Mr. ÁBBOTT. If I may make an observation. Since the Original Thirteen Colonies assembled and drafted their own Constitution expressing a desire to form a United States, 35 other Territories or areas have come into the Union, making the total of 48 we have today. Interestingly enough, the last 2 States which came in, New Mexico and Arizona, were for a time faced with this very problem.

Enabling legislation or acts of admission, or treaties of annexation in 2 cases, for the 35 States were all required by Congress to first draft an act on a constitution "republican" as to form of government, “democratic” in principles recited. When the Territory of New Mexico and the Territory of Arizona sought statehood there were a great number of Spanish-American residents in those areas. They were, after all, Spanish-grant areas. They had a great number of Spanish ancestry citizens. A number of non-Spanish ancestry citizens in those two Territories felt that all of the people within the Territory or the new State should be required to speak English before they would exercise the franchise. I believe that as the constitution was drafted by the respective Territories that question was considered, and the conclusion reached that a constitution could not be democratic as to principles embodied and still provide a language prohibition. If my memory is faulty on that, it is because we have spent a great deal of time on numerous areas.

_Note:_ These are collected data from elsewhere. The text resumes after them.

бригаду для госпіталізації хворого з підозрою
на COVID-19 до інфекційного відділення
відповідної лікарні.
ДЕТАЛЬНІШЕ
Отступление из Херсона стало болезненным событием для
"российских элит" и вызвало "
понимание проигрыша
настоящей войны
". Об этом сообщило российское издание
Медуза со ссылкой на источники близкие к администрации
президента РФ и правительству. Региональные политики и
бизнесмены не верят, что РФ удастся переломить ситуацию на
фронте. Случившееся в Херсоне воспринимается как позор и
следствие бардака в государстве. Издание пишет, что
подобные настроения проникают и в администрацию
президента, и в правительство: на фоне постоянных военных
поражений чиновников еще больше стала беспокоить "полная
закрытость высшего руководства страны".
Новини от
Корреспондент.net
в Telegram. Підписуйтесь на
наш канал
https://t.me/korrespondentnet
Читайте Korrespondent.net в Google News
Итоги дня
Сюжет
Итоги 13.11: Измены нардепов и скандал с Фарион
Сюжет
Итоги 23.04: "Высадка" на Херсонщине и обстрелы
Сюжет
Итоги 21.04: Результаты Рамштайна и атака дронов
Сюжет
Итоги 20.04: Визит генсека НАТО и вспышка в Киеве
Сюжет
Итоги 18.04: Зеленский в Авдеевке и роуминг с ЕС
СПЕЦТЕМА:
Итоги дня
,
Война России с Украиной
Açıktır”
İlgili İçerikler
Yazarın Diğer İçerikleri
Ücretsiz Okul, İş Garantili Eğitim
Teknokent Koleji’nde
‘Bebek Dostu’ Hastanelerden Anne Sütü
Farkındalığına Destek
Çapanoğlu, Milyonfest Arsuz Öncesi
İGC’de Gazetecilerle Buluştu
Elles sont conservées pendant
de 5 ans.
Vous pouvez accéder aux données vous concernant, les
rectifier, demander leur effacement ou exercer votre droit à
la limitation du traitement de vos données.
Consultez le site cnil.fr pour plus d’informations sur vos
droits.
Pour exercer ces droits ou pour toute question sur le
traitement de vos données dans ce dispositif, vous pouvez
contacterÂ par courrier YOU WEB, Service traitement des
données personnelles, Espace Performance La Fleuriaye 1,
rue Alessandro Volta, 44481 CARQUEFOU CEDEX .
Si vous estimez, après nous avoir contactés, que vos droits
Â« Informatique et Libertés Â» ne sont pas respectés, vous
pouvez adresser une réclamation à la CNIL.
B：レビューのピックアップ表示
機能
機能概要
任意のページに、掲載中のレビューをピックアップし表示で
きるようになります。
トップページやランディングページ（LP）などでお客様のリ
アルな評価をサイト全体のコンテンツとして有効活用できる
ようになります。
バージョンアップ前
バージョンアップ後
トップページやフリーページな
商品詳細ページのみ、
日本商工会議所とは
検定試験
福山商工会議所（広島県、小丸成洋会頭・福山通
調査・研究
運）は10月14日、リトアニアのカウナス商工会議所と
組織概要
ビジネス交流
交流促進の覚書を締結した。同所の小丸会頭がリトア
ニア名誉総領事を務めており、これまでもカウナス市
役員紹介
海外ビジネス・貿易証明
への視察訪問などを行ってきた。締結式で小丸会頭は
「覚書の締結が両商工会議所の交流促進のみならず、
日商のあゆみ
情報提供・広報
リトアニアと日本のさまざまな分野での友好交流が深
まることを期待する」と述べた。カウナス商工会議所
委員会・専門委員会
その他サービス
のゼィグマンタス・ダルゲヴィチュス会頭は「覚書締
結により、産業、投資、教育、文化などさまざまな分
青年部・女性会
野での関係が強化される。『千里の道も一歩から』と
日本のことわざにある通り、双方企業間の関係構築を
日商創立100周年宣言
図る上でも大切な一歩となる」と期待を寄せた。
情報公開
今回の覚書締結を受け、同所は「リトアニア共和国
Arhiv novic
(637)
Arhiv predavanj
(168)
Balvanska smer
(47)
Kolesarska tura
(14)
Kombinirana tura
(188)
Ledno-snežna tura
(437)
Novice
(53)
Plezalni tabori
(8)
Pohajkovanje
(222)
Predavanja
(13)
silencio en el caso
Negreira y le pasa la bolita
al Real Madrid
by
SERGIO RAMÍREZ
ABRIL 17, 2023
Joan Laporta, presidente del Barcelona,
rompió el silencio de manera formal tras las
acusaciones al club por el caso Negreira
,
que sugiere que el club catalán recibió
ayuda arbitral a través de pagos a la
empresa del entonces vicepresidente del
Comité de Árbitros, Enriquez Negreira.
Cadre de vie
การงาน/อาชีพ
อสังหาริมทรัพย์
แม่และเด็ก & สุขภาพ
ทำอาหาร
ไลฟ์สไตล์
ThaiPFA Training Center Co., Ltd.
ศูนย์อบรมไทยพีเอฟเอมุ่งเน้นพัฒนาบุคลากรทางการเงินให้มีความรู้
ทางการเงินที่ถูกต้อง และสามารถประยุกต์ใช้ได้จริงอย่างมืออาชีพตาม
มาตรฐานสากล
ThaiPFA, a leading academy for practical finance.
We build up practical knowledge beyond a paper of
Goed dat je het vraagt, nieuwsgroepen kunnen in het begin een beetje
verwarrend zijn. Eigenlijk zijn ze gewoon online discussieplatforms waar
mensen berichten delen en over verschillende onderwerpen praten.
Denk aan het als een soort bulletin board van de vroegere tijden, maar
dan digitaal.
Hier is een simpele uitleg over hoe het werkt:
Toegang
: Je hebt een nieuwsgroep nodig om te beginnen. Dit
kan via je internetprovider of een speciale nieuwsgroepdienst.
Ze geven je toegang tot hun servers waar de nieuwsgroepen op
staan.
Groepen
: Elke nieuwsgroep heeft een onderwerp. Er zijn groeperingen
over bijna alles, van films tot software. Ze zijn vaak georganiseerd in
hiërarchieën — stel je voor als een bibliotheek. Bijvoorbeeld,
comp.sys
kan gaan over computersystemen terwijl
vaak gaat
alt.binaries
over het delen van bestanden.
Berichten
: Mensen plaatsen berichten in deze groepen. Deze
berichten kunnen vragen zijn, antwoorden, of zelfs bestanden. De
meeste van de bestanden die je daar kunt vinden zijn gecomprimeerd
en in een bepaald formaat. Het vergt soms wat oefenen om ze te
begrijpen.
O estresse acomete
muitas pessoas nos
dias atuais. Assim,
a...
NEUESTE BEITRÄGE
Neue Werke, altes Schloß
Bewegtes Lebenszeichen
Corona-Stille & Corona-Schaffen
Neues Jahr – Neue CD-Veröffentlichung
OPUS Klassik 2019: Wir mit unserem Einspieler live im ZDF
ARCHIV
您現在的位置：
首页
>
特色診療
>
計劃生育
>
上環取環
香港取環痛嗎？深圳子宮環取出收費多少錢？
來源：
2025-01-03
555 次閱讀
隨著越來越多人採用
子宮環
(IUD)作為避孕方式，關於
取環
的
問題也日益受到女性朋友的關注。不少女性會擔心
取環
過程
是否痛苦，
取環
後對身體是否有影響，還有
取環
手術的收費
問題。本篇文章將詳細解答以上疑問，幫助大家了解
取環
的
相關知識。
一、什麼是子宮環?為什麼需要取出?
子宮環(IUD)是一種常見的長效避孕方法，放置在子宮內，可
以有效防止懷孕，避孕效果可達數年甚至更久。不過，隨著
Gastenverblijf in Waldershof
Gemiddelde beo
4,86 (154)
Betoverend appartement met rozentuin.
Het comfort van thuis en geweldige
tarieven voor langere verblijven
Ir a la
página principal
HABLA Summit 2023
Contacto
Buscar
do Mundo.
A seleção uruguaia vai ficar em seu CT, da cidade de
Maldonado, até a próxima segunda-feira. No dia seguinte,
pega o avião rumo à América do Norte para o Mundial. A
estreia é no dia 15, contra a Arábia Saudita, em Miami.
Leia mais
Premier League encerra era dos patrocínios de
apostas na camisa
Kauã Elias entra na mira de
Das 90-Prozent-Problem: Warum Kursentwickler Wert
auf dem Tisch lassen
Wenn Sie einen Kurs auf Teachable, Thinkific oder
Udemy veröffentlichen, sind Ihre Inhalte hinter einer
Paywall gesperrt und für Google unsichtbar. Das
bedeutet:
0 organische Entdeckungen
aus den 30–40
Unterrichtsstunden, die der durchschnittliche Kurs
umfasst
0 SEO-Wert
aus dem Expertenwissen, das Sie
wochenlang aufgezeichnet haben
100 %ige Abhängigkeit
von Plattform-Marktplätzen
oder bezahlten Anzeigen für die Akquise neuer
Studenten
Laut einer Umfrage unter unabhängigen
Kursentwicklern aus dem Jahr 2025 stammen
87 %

I hasten to add that the Territory of Hawaii and the Territory of Alaska--in the latter case, Aleuts, Eskimos, and some people, I believe, of Russian descent, and some people of Scandinavian descent, may not speak English. In the case of the Territory of Hawaii numerous persons of Filipino, Chinese, Japanese ancestry, even native Hawaiians. Congressman Aspinall mentioned the American Indians may not speak English. The constitutions adopted by those areas—Alaska within the past 5 months, Hawaii within the past 5 years-are democratic in that point, wherein they do prohibit in the constitution any language qualification for exercising the franchise.

Are there any other comments on section 4?

Mr. ROHLSON. As I recall, section 4 was probably one of the most controversial items taken up during the hearings concerning the act that was passed in 1954. When the act came out, many people were disappointed that there was no language barrier. However, we have seen this act in operation, and it has done more good than harm. No harm has befallen any United States citizen by having that included in the act.